Just a few notes on a neglected aspect of architecture: Namely, that cold tends to preserve it.
I was originally going to go off on how ski resorts are stuck in time. Many of them seem to have been built and decorated to the tastes of their times, then never changed more than necessary.
But my observation seems to apply mainly to the places I go as a lone skier: Places like Alta, Monarch, and Arizona’s Snowbowl (yes, there are four places in Arizona to go skiing. One of them is the Snowbowl near Flagstaff, which opened in 1938 and probably still has some original fixtures from that era.) The places I prefer offer discounts or cheap tickets through Groupon. I don’t think I could ever bring myself to pay $120 for a single-day’s lift ticket. After all, it’s just me and I don’t need any fancy stuff. Just keep the mountain cold and screw the glittery formica over which they pass me a beer and a $7 chili dog at the end of the day.
I am not a cheapskate, but I am a cheapski.

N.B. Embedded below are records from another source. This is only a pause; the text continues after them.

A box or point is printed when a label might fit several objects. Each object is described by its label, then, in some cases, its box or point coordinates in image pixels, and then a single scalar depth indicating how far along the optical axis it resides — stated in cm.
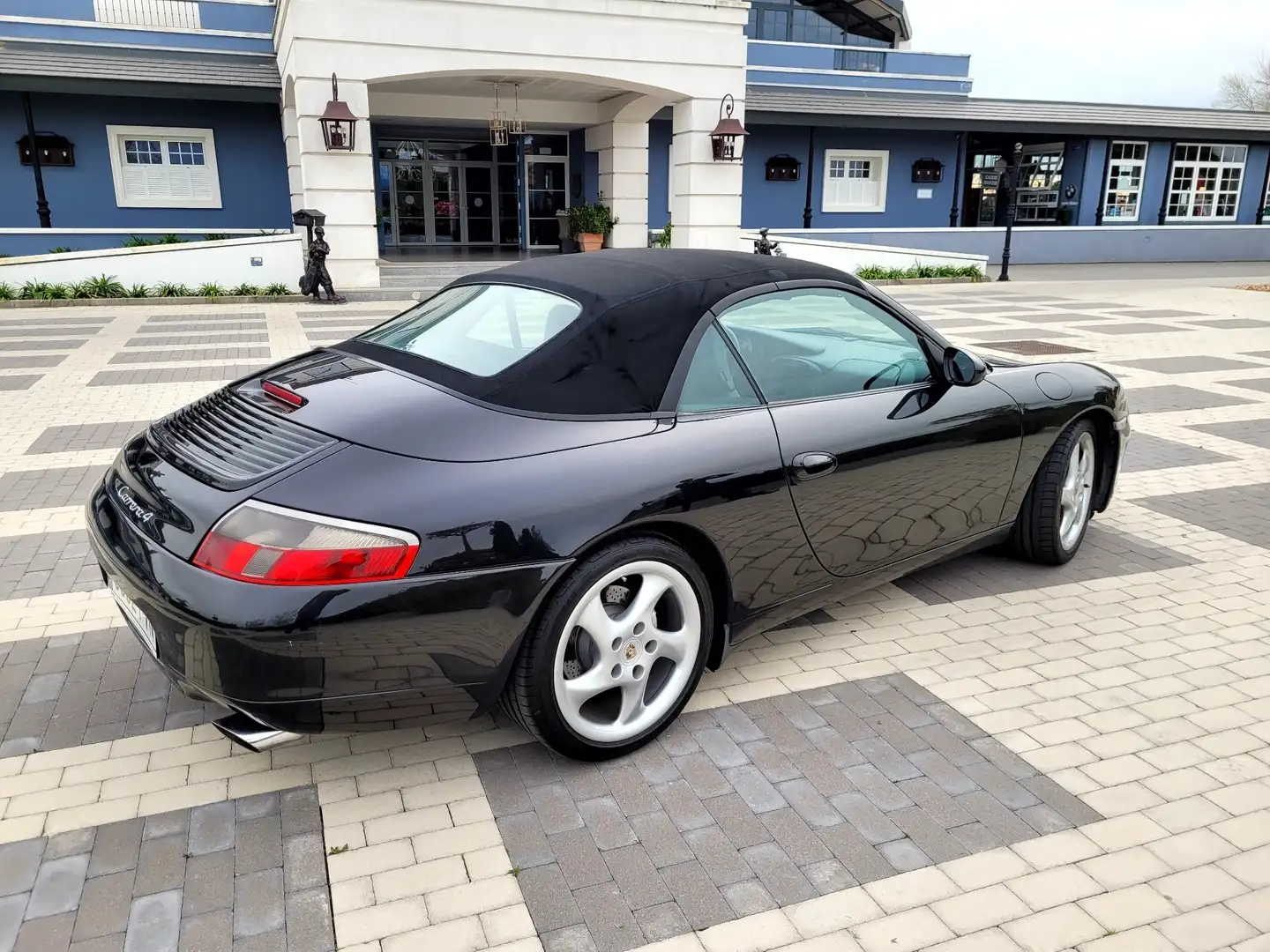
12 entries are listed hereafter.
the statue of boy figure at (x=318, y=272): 1545
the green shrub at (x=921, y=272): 2091
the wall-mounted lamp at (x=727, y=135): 1789
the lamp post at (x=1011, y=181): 2047
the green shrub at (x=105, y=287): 1583
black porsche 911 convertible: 250
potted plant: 2134
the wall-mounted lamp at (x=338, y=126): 1533
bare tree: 5716
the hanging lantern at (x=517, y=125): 2003
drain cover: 1156
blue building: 1656
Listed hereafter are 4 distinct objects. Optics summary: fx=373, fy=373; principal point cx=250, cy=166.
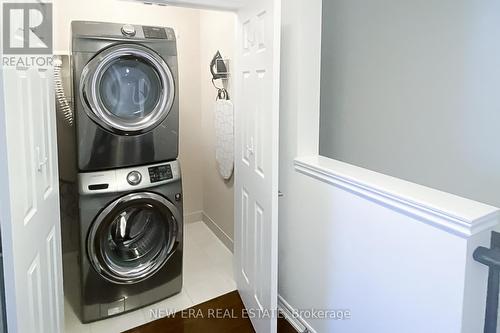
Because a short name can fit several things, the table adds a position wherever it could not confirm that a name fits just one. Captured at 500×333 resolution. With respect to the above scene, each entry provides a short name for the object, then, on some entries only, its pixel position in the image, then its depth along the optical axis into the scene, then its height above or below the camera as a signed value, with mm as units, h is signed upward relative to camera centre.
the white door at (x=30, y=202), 1061 -288
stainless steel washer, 2172 -760
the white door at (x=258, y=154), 1780 -197
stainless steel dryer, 2064 +135
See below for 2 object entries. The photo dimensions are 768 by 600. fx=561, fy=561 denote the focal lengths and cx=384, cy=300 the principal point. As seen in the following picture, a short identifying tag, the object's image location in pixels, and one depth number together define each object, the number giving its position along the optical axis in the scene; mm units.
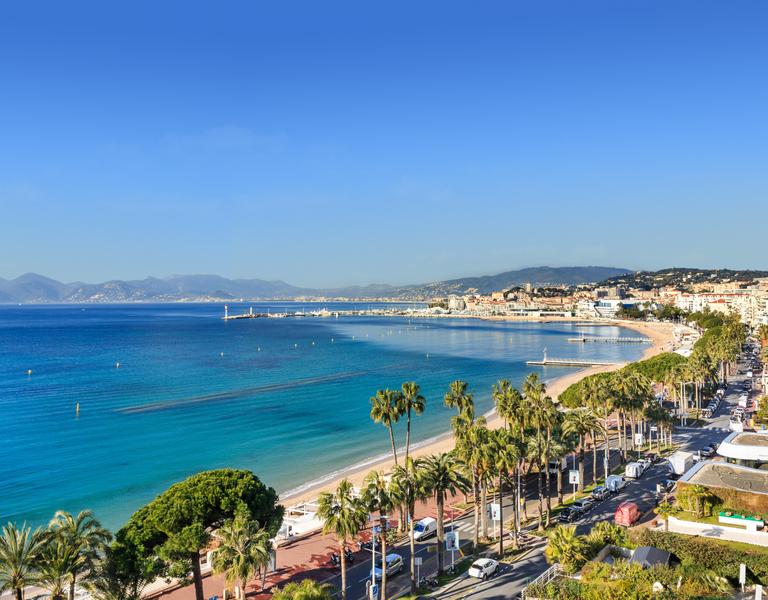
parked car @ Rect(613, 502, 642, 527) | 30905
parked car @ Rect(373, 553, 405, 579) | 27297
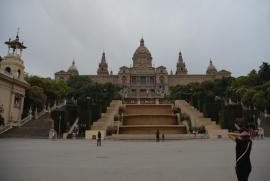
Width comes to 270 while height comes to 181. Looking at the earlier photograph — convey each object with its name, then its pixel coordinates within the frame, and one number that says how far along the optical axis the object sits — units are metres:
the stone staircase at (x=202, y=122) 22.52
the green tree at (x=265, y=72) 42.99
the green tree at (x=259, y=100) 34.77
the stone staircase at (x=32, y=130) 24.72
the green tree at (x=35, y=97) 35.44
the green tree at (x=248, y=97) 37.78
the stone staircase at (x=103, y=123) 22.85
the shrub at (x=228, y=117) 24.46
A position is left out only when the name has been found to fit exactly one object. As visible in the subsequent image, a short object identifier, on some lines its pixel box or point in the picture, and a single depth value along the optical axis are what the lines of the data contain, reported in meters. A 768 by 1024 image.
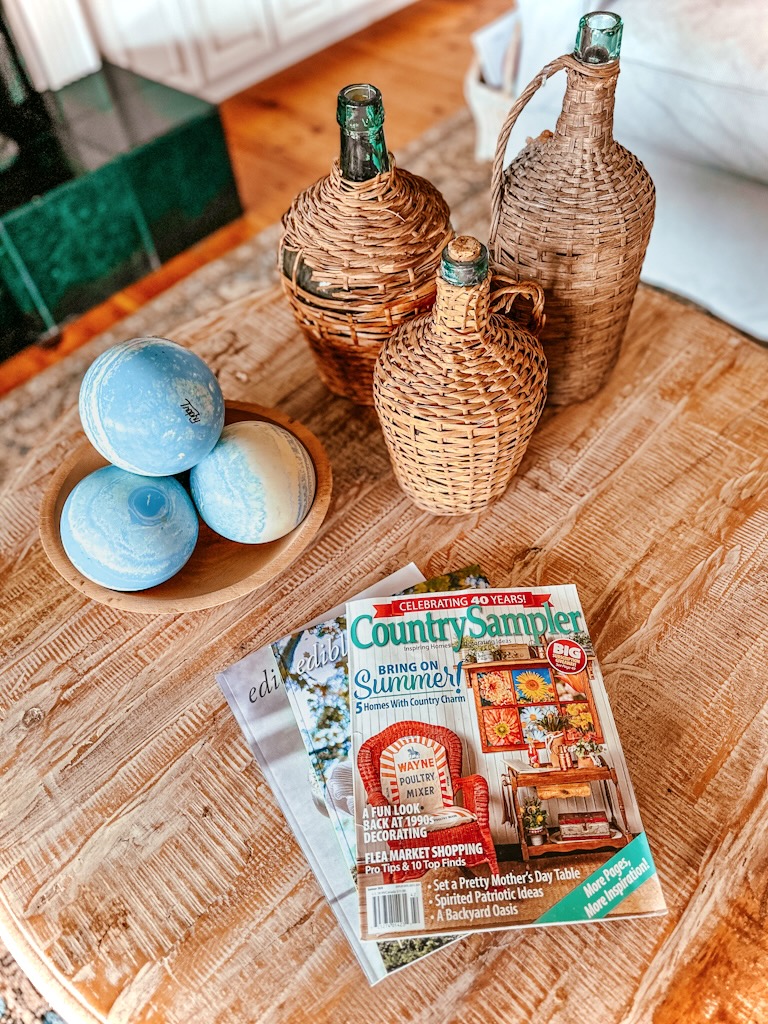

I’ve noticed the tendency to preservation even extends to the more expensive places. But the only world-class resort I’ve skied — the sort written up in travel magazines as a glamor destination — is Snowbird in Utah. It was designed and built in the ’70s, and it shows. It’s all concrete brutalism at its gray best. The chairs in one of the lounges are the overstuffed vinyl mini-couches on swivel casters I remember from various nightclubs my parents played in Dallas in about 1977. Do you like Pina Coladas? If so, you’ll dig the apres ski at Snowbird.
A decent season at a ski resort runs about four months, with most of the money being made in a narrow window around March when spring breaks happen for most students in the US. The facilities don’t wear out quickly, and customers don’t really get bored of them even if they visit over multiple years. The heaviest users (local ski bums) are more interested in skiing than sitting around in the lodge, so keeping up with the latest design trends for their sake would be a pure example of waste.
However, the skiing industry is only minimally about the slopes, really. Roll through Breckinridge, Colorado and see that it’s been kept very cutting-edge: basically a luxury mall with some ski slopes out back. Same is true in Vail and Aspen. Even Winter Park — the closest full-service resort to Denver — has gotten the Disney Main Street treatment. This brings in money, but also drives up ticket prices. The stores complicate parking, but pay for better access and support. It’s all a mixed blessing for the serious skier–with the caveat that if it weren’t for these frivolities, the mountain might not be financially viable at all.
This led me to another observation: When you’re selling things, you need to think of the secondary customer. Not the person who’s the end user or the product or service. Those stores, restaurants, and modern marvels in commercial architecture in Breckinridge are not for the skiers on the slopes: They’re for the boyfriend/girlfriends/husbands/wives who come along and might do a single run for a photo-op. The fancy facilities are like daycare for the non-skier. But such things sway opinions on where to go for vacation, even if the main “purpose” is just to ski.
And that’s why I tell my friend and in-some-ways-client Walkin’ Cane Mark that he’s not playing just for the blues fans who constitute his following: He’s playing for their dates. Keep the dates happy by mixing up the JJ Cale medleys with some Jack Johnson or Alvin Bishop, and watch the audience grow. Keeping things frozen in time prevents decay, but it also prevents growth.
So, yes: Cold preserves. Cold also kills. The key is to provide some artificial warmth to keep things growing. At least a little bit.